A: First, we’re grounded in our core values. We’re just constantly thinking and talking about them. In every meeting, we try to connect back to that. You hire, nurture and grow really good people that way. You trust them, and you take care of them. I care about people as people. I want them to have balance. I want to understand what they’re passionate about and make sure they’re not missing out on those things, like their kids’ ballgames. We’ve also set up a volunteer time off program that allows our associates to take time off to volunteer with groups and organizations they’re passionate about, and we compensate them for that time.

Q: You are a devoted husband and father of three kids, and you are passionate about being present and involved. How do you achieve balance for yourself?

A: I think it makes it easier because I want work-life balance for my team, so they want it for me. Some weeks you work more, and other weeks you might have to be with your family more. You have to understand you have to tilt back and forth. I was told early on that if I have to be at the company for 60 hours a week for it to be successful, I was not being a good leader. You have to delegate; you have to trust. When I only had one child, I was still able to do work after she went to bed. By the time our third child was born, I was spending a lot of time at our then-new location in Cleveland, and I realized I had to give up more control. People were waiting for me for answers. I realized I couldn’t move fast enough. So I named Christie Miller president. She became the first female and first non-family member to lead the company as president. I empowered the team so I could focus on the work I do best and still be present for my family.

Q: What’s the best advice you can give to other leaders trying to find that sustainable balance?

A: It makes it a lot easier if you have a really supportive family. But you have to stop and just check in on yourself. It’s not selfish to do that. Make sure you’re in a good place to handle what’s coming at you personally, what’s coming at you professionally. I tell our leaders to take care of themselves so they can bring the best version of themselves to work and take care of their people.

Q: HP has a rich history of giving back. How did that start, and how does it continue today?

A: It’s just part of our family DNA. My grandparents were very charitable. My dad and my mom were very charitable. We want to support the community that supports us, both personally and as a company. We established two priority charities—Pelotonia and Big Brothers Big Sisters of Central Ohio. But we give to many other organizations, too.

Q: What do you hope people say about you behind your back?

A: I just want people to say that I’m a good person. That I’m an honorable person. That I’ve got integrity. That I can talk with anybody. I do like to leave people smiling. Not me smiling—them smiling. (laughing)

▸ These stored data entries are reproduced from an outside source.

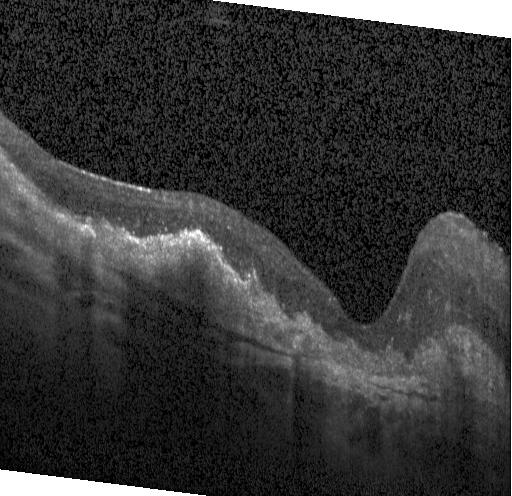
Spectral-domain OCT; optical coherence tomography B-scan
Impression: choroidal neovascularization.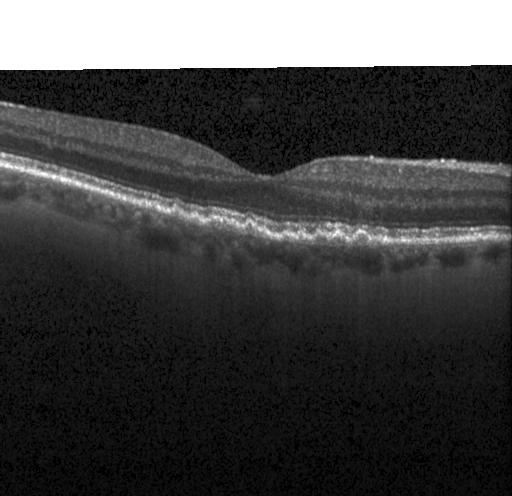 Diagnosis: drusen.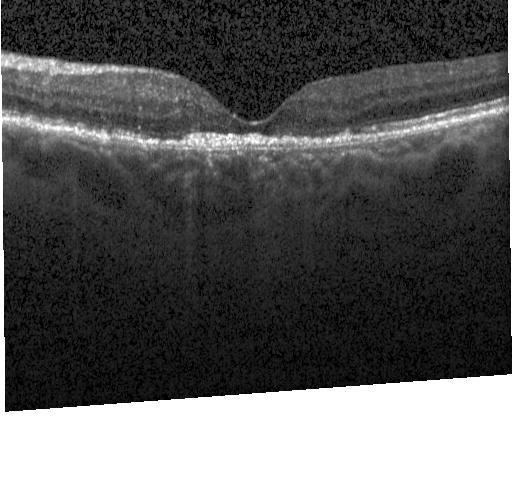 Acquired on a Heidelberg Spectralis, optical coherence tomography B-scan.
Diagnosis: choroidal neovascularization.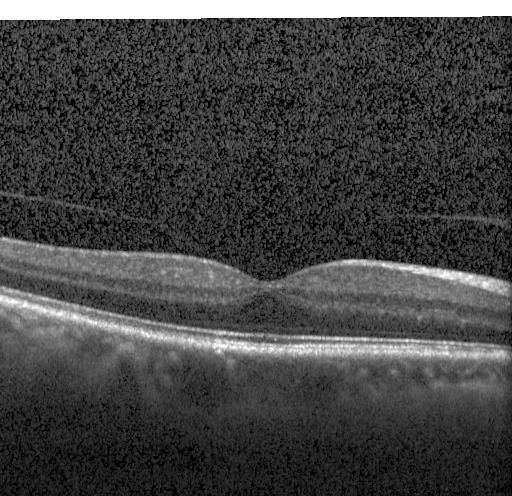

Optical coherence tomography scan; spectral-domain optical coherence tomography. No choroidal neovascularization, diabetic macular edema, or drusen.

Q: Hamilton Parker is the second-longest-standing member of the Columbus Better Business Bureau—and you have an A+ rating. What’s your secret sauce?

A: It’s all about investing in your people. I’m not in every transaction. They’re in the transaction and building those relationships. They represent. They carry it out.

Q: 90 years in, what makes you most proud?

A: Watching people grow and win. That’s what makes it fun—to create a platform for people to grow. That and Hamilton Parker’s reputation. Not every day is perfect, but we have a reputation to provide a high level of service and we do the right thing. We care.